#### Excerpted passage
------------------------------

Fig. 5. knockdown of NUP50 in mouse neuronal cells.

Fig. 5

a Representative images of western blots for NUP50, different nucleoporins and TDP-43. Western blots were processed in parallel to avoid cross reaction of similar-sized proteins, and quantification of the studied protein was normalized with StainFree loading control for each gel, as provided in Source Data. n = 3 biologically independent experiments, each performed in duplicate. b Dot plots showing a decrease in NUP50 levels (Two-tailed Nested t test: t = 8124, df = 14, ****p < 0.0001) but not other associated nucleoporins, RanGAP or TDP-43 (p > 0.05) after knock-down of the Nup50 mRNA (si-Nup50) compared to the control condition. c, d Representative images and dot plots showing an increase in cytoplasmic inclusions of nucleoporins as stained with mAb414 recognizing the repeated FXFG repeat sequence in nucleoporins in HT22 cell line upon Nup50 knock-down (Two-tailed Nested t test: t = 6,778, df = 16,****p < 0.0001). e, f Representative images and dot plots showing an increase in p62 inclusion in HT22 cell line upon Nup50 knock-down (Two-tailed Nested t test: t = 9 846, df = 17,****p < 0.0001). g, h Dot-plots showing a significant increase in neuronal death (g) in HT22 cell lines (Two-tailed Nested t test: t = 3721, df = 24, **p = 0.0011) and in mouse primary neurons (h) (Two-tailed Nested t test: t = 3,18, df = 34, **p = 0.0031) For all panels, data are presented as mean values ± SEM. n = 3 independent experiments performed at least in duplicate. Each dot in the scatter plot indicates the mean of an individual experiment. All experiments were performed 24 h after transfection.

------------------------------

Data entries

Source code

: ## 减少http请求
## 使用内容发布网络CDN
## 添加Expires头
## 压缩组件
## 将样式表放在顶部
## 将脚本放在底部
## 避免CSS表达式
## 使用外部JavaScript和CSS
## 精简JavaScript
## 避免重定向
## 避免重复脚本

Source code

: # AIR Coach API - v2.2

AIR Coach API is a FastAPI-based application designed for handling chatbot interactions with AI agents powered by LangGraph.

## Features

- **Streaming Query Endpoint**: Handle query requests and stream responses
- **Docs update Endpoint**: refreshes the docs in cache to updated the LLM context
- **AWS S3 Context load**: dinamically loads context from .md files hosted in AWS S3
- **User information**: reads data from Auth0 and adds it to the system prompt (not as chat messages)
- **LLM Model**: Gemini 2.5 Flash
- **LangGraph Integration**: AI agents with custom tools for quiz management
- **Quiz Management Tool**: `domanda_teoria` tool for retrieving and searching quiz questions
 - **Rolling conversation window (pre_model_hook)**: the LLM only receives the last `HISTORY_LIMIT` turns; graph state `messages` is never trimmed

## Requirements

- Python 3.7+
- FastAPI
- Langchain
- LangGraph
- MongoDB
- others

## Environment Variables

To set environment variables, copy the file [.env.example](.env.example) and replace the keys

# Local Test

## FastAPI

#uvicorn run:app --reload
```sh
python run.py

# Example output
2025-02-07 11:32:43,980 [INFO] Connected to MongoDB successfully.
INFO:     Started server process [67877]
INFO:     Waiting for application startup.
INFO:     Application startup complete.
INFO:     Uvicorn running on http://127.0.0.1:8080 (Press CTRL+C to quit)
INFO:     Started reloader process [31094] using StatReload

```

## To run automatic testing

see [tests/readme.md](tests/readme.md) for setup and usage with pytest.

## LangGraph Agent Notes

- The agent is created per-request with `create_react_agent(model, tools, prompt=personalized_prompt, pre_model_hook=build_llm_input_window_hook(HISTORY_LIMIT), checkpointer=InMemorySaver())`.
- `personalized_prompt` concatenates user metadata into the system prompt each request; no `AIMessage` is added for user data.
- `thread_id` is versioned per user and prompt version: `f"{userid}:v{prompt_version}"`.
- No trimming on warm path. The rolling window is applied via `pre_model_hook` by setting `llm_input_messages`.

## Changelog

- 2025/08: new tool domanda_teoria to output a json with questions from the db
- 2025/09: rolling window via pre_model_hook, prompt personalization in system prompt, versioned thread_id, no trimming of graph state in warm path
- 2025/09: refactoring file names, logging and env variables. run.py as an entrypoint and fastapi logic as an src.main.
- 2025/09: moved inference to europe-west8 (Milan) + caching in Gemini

------------------------------

#### Activity A
Decide whether each statement below agrees with the NUP50 knockdown legend, and answer yes or no with the deciding words from the legend quoted.
(i) All the experiments were carried out 24 h after transfection.
(ii) Knocking down Nup50 mRNA lowered the levels of TDP-43.
(iii) The western blots were processed in parallel to keep similar-sized proteins from cross-reacting.
#### Activity B
Answer these questions from the NUP50 knockdown legend.
(i) Which antibody was used to stain nucleoporins in the cytoplasmic inclusions?
(ii) What was the western blot quantification normalized with?
(iii) What does each dot in the scatter plot stand for?
#### Activity C
Sum up the NUP50 knockdown legend in two sentences.

#### Final answer A
(i) Yes: "All experiments were performed 24 h after transfection."
(ii) No: "but not other associated nucleoporins, RanGAP or TDP-43 (p > 0.05)"
(iii) Yes: "Western blots were processed in parallel to avoid cross reaction of similar-sized proteins"

#### Final answer B
(i) mAb414
(ii) The StainFree loading control for each gel
(iii) The mean of an individual experiment

#### Final answer C
Knocking down Nup50 mRNA in mouse neuronal cells lowered NUP50 levels but not those of other associated nucleoporins, RanGAP or TDP-43. It also increased cytoplasmic inclusions of nucleoporins and p62 in HT22 cells and raised neuronal death in both HT22 cells and mouse primary neurons.